Is the Leaf Losing Its Charge?


Nissan introduced the Leaf, a five-door hatchback electric car, in December of 2010. Since its release, Nissan has sold one quarter of a million Leafs worldwide, which makes it the best-selling highway-capable electric car in history. The award-winning all-electric vehicle produces zero greenhouse-gas emissions from the tailpipe. Nissan built its own battery production plants to provide a 24kWh EV battery with 192 cells that weighed in at 480 lbs. With overall production and sales consistently coming in below the original estimate of 200K units per year, Nissan has announced plans to sell its technology and battery production facilities to GSR Capital, a private Chinese investment group.
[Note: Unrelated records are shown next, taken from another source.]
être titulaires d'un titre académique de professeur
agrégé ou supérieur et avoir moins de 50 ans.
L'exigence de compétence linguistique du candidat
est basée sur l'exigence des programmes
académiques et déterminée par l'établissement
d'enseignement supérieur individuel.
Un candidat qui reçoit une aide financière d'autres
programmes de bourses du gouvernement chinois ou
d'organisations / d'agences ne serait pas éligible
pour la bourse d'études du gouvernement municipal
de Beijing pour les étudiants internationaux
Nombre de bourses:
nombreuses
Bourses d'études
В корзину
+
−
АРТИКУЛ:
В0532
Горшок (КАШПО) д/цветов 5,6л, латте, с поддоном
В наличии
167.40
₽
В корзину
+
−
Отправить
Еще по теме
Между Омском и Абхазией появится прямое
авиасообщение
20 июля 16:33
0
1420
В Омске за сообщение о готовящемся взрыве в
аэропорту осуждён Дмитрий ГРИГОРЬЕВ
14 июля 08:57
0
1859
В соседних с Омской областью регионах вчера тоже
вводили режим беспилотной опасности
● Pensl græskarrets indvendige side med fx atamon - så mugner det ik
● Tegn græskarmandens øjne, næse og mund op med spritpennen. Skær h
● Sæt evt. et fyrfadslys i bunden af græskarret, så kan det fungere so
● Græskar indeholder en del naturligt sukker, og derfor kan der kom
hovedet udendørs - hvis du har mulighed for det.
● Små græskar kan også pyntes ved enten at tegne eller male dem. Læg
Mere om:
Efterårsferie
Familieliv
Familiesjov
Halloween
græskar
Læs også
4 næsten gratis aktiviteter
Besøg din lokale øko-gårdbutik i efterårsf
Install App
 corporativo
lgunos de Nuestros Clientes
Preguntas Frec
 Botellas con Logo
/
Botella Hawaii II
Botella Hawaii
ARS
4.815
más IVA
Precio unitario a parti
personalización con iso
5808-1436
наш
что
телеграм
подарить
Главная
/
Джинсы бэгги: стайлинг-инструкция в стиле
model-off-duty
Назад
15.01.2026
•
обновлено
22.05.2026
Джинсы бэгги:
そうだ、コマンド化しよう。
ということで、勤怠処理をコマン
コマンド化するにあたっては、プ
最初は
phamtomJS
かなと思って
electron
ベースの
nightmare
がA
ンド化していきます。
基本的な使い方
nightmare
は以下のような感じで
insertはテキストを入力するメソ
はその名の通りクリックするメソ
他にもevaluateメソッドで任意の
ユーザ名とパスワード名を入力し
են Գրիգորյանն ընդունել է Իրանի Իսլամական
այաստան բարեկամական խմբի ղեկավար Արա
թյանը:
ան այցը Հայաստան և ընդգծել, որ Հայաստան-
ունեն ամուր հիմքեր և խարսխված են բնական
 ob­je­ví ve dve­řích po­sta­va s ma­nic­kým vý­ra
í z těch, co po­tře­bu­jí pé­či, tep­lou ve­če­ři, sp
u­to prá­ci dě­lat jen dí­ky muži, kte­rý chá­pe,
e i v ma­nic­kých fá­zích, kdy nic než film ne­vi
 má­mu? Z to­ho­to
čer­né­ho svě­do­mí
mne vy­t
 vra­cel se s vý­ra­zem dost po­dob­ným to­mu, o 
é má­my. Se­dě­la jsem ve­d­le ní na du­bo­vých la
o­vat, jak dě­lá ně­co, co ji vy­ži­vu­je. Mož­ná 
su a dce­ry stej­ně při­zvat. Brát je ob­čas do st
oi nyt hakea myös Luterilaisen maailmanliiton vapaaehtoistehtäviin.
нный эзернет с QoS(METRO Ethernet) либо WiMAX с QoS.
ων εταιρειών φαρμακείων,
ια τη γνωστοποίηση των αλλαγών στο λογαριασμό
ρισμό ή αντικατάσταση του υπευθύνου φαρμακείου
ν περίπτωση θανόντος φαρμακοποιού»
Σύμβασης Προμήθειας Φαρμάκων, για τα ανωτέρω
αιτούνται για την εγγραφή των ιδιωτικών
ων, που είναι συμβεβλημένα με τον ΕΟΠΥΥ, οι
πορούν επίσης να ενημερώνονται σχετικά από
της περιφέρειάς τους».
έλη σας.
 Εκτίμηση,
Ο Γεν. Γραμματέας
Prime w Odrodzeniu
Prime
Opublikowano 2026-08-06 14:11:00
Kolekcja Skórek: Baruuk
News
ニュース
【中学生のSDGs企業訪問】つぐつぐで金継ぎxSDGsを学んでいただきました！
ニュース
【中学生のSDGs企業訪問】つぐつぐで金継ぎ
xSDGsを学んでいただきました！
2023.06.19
With an EPA-rated range of 107 miles, the Nissan Leaf is expected to see a major redesign. At just over a hundred highway miles, the Leaf can be compared to Chevrolet's Bolt, which has a range of 238 miles. Although Nissan has not revealed its future marketing strategy for the Leaf, it is expected that the automaker will continue to deliver a fully electrified ride with one of the lowest price stickers on any dealer's lot. It has been suggested that newer versions of Nissan's EV may come with battery options, similar to optional engine sizes in gasoline-powered cars and trucks.

Nissan had originally funded the building of its Smyrna-based battery plant in Tennessee from $1.4 billion in loans from the U.S. Department of Energy. With overall production falling short of expectations, Nissan believes the move away from production will allow the development of a larger capacity battery that also can be supplied to other automakers. Before that happens, Nissan will need to purchase 49% of the stock that is held by NEC Corporation of Japan, as well as obtain securities approval for the buyout. But, consumers interested in purchasing a lower-priced EV should keep an eye out for future releases of the Nissan Leaf.